Da frag ich mich manchmal nach dem Interesse an seinen Schülern.
Insider nennen diese von Dir geschilderte Form der Unterrichtsvorbereitung nicht "keine", sondern sprechen von der sogenannten "Schwellenpädagogik": Beim Überschreiten der Schwelle, die zur Tür des Gebäudes gehört, in dem der Unterricht erteilt werden soll, beginnt die Lehrkraft mit der Überlegung, was man mal heute so durchnehmen könnte. An unserem Gymnasium gab es einen diesbezüglich beispielhaften Oberstudienrat (Englisch, Geschichte, Politik), über den in der Schülerzeitung eines Tages zu lesen war: "Kennen Sie schon den kürzesten Witz? OStR H. bereitet sich auf den Unterricht vor!!!".
Meine eigenen Erfahrungen vor dem Musikstudium? Ich hatte immer Privatunterricht und war nie an einer Musikschule. Im ersten geregelten Klavierunterricht schrieb der Lehrer in die von ihm vorgegebenen Notenbände jeweils das aktuelle Datum über die Stücke und wusste nach kurzem Blättern, wo wir zuletzt stehengeblieben waren. Nach Ortswechsel begann ich meine pianistische Ausbildung bei einem Professor der nächstgelegenen Musikhochschule, der bis zum Vorjahr noch der Rektor des Hauses war. Er war also nicht nur Pianist, sondern auch Verwaltungsfachmann, der mich mit einem exzellent organisierten Unterricht sehr gut auf das spätere Hochschulstudium und den Prüfungsbetrieb vorbereitete. Aus dieser Zeit habe ich noch zwei Aufgaben- und Merkhefte aufbewahrt, in dem mit Datumsangabe die Vorgaben für den nächsten Unterrichtstermin
knapp festgehalten wurden. Soll heißen, Werktitel plus kurze Arbeitsanweisungen wie "anfangen", "dynamische Differenzierung", "Stimmeneinsätze herausarbeiten", "im Originaltempo" oder "auswendig lernen". Auch skizzierbare Strukturen wie der Aufbau einer Fugenexposition finden sich in den Aufzeichnungen.

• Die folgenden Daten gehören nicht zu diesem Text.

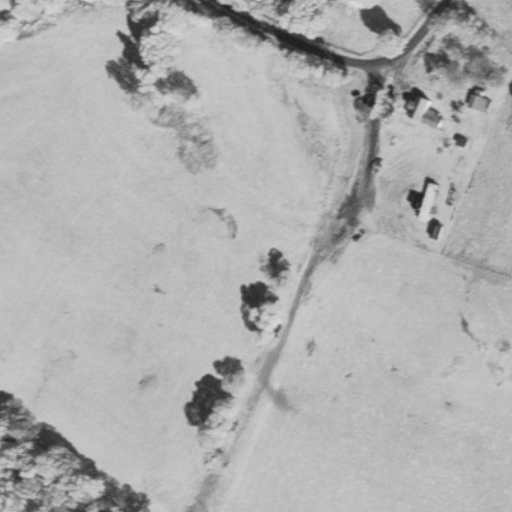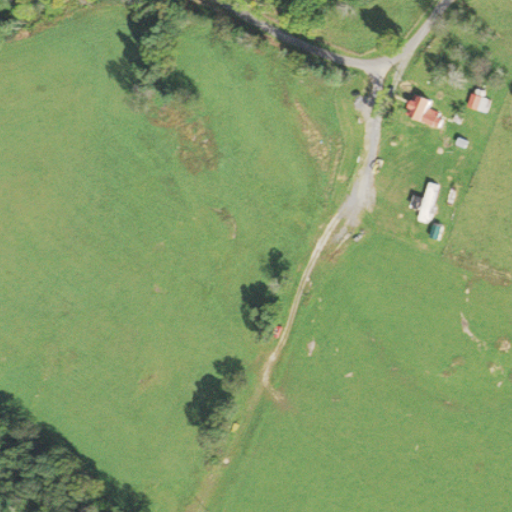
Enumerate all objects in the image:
road: (343, 61)
building: (480, 102)
building: (427, 111)
road: (366, 138)
building: (428, 201)
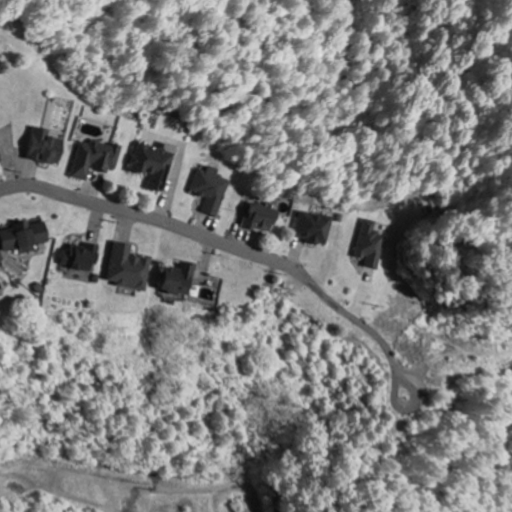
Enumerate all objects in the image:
building: (45, 148)
building: (95, 159)
building: (0, 161)
building: (154, 165)
building: (210, 190)
building: (260, 218)
road: (154, 219)
building: (314, 229)
building: (24, 237)
building: (371, 246)
building: (81, 258)
building: (128, 269)
building: (178, 280)
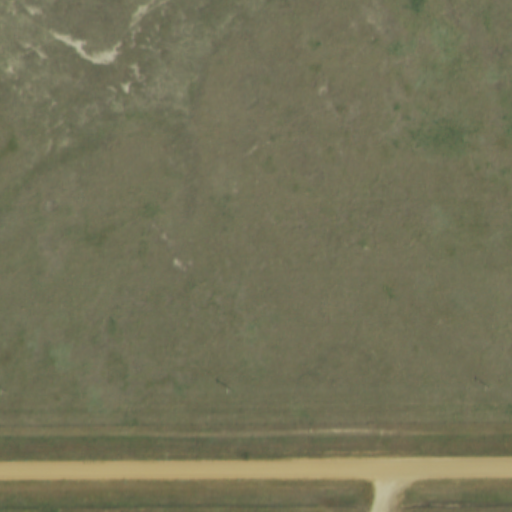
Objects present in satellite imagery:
road: (255, 471)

Der Hinweis auf die knapp zu haltenden Vorgaben erfolgt mit Bedacht. Entscheidend ist nämlich nicht das umfängliche Erstellen unübersichtlicher Mitschriften, sondern Merkhilfen zum Erlernen einer gut funktionierenden Lern- und Übungspraxis: was man sich nicht merken kann, fixiere man schriftlich. Ellenlange Mitschriften und Stichwortsammlungen nehmen aber oft zu viel Zeit und Aufwand in Anspruch - darunter leidet wiederum die Zweckmäßigkeit. Man finde beizeiten heraus, wie viel dokumentierte Organisation man benötigt. Der Ersteller des Fadens beschreibt ein Beispiel, wie es offensichtlich gar nicht in der Unterrichtspraxis funktioniert. Ein offenes Wort gegenüber der Lehrkraft wäre da überfällig.
So ein Szenario kenne ich nur aus wenigen Monat Gruppenunterricht in einer Heimorgelschule eines Musikhauses im Grundschulalter (gab es mal in diesem Lande vor Jahrzehnten), wo man mir nach kurzer Zeit meinte, nichts mehr beibringen zu können. Das sprach weniger für mich als vielmehr gegen die Schule, deren Lehrkräfte keinerlei akademische Ausbildung hatten. Allerdings existierte im Unterhaltungsbereich damals kaum so etwas wie ein geregeltes Ausbildungswesen, insofern hinkt der Vergleich ein wenig.